**Quoted passage:**
......

Then we who are alive and remain shall be caught up together with them in the clouds to meet the Lord in the air, and thus we shall always be with the Lord. (1 Thessalonians 4:17)
I was watching CBN’s 700 Club this morning, and they were featuring a lovely celebration for Rosh Hashanah. They had someone playing the “shofar,” a horn usually made out of a ram’s horn. It is very significant to the Jews because it was the blast of a shofar from the thick cloud over Mt. Sinai that announced God’s presence and made the Israelites quake in their boots. It is also said that the trumpet that sounds at the rapture (1 Corinthians 15:52, 1 Thess. 4:16) will be a shofar.
At the blast of that horn, we will be caught up in the air to meet Him.
My mind pictured the scene. I imagined myself just a small dot in a crowd of millions, gazing upon Him from afar. Then a warm and wonderful realization dawned: my relationship with Him will not be from afar. He is not like today’s celebrities who are separated from us by security guards, roped-off areas or elevated stages. Those celebrities have clearly separated themselves from the crowd, and we, “the crowd,” accepted long ago that we are nameless and faceless to them.

......

**Source material:**
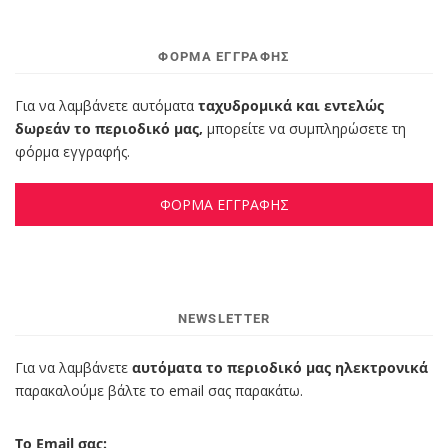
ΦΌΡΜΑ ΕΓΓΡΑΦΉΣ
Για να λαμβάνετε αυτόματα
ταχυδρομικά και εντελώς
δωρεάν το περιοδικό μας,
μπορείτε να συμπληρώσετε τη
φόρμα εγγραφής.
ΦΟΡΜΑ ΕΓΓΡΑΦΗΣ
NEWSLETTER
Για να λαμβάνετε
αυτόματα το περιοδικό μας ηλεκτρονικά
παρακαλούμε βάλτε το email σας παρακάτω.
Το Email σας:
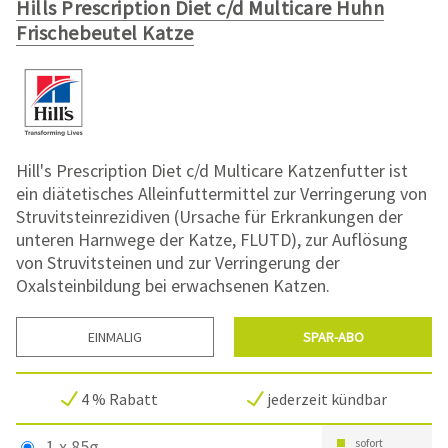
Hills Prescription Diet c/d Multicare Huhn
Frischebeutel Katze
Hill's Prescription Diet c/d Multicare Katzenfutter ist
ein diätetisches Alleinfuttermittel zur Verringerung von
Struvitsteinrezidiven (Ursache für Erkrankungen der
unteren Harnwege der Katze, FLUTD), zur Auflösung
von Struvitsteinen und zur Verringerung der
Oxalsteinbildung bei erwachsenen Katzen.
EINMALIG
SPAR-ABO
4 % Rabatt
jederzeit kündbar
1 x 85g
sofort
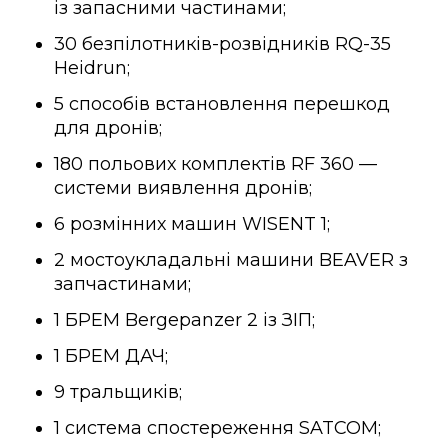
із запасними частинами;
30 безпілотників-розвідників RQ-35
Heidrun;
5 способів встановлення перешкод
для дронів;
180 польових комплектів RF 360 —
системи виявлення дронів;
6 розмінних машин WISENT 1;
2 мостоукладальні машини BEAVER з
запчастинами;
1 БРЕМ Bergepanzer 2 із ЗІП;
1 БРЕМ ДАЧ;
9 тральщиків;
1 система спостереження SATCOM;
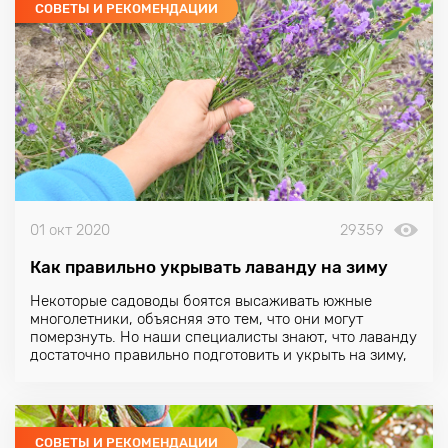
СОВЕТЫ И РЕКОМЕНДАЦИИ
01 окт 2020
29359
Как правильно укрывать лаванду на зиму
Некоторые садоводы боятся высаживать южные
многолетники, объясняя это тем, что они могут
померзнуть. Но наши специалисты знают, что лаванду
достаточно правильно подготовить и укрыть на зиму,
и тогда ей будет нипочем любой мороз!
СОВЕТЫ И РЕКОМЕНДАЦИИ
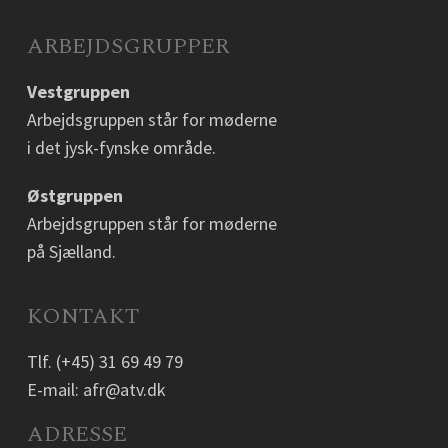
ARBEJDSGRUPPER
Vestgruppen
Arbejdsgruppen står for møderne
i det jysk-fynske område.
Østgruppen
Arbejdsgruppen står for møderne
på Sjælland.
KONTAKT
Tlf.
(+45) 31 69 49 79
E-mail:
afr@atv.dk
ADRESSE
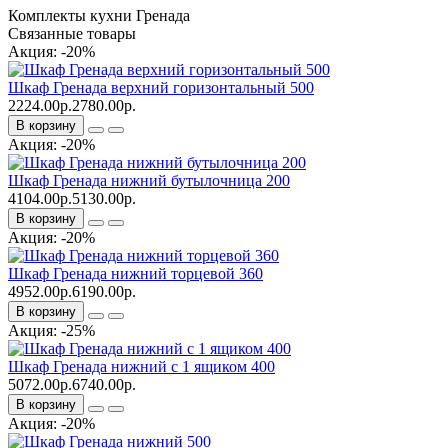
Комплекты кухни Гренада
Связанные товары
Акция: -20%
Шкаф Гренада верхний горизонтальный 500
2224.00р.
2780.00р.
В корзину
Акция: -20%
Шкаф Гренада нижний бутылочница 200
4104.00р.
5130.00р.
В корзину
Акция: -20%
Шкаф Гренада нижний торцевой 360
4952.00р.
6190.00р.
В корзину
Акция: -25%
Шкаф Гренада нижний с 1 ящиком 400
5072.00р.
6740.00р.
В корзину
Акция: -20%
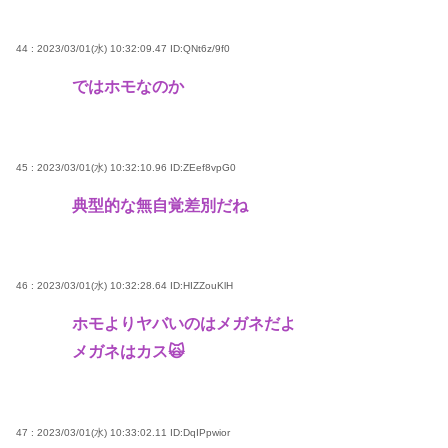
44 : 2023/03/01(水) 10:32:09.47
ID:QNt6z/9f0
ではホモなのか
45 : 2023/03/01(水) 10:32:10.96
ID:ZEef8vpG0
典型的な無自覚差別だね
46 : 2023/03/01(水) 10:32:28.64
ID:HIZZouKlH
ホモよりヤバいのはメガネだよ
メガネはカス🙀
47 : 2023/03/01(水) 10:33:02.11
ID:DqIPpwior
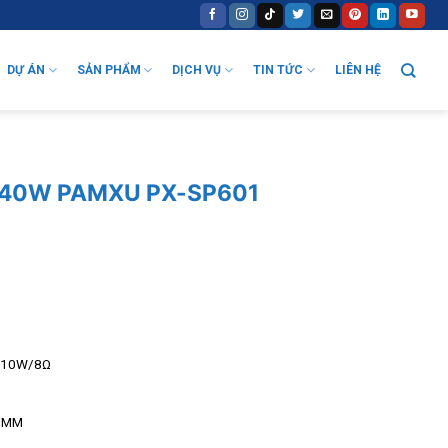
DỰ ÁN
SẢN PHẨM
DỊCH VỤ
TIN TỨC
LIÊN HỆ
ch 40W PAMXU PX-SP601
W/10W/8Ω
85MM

......

**Directions:**
1/ According to the devotional passage, what is a shofar usually made from?
2/ List the things that the devotional passage says separate today's celebrities from us.
3/ Go on with the devotional passage, picking up after its final sentence.
The data were drawn from a separate source.

**Answers by item:**
1/ A ram's horn.

2/ Security guards, roped-off areas and elevated stages.

3/
Not so with Jesus. When Jesus looks at us, He never sees a crowd. He sees Gwenn and Julie and Hannah and Michael and Steve and Nathan. He even sees Dakota’s tow head and long legs and infectious laugh growing inside of Yvonne. He already knows her intimately. And me. And you too.
When the shofar sounds, we will finally be together, like lovers previously separated on different continents. I will not have to grab a pair of binoculars to see Him, or wait in a long line to shake His hand, or hope to get a brief glimpse of Him when He passes by.
He will be mine. And He will be yours. And we will all have our own sacred romance with Him. He will give us each a new name that is ours alone and that symbolizes our own unique relationship. And we will never have to feel that we are taking up His valuable time, for there is no time in heaven. And we will not be jealous of His relationship with others, because He will make each of us feel like we are His all in all, because we are.
We will touch Him. We will look into His eyes. We will hear His voice and smile at His laughter. And we will smell His fragrance.
He will extend His hands to us just as He did to Thomas, and we, too, will trace the deeply-cut scars in his palms with our finger, then reverently turn his hands over, to see the matching scars on the other side, where the nails pierced through.
And we will weep.
And He will wipe every tear from our eyes.
…all at the sound of the shofar. Come Lord Jesus.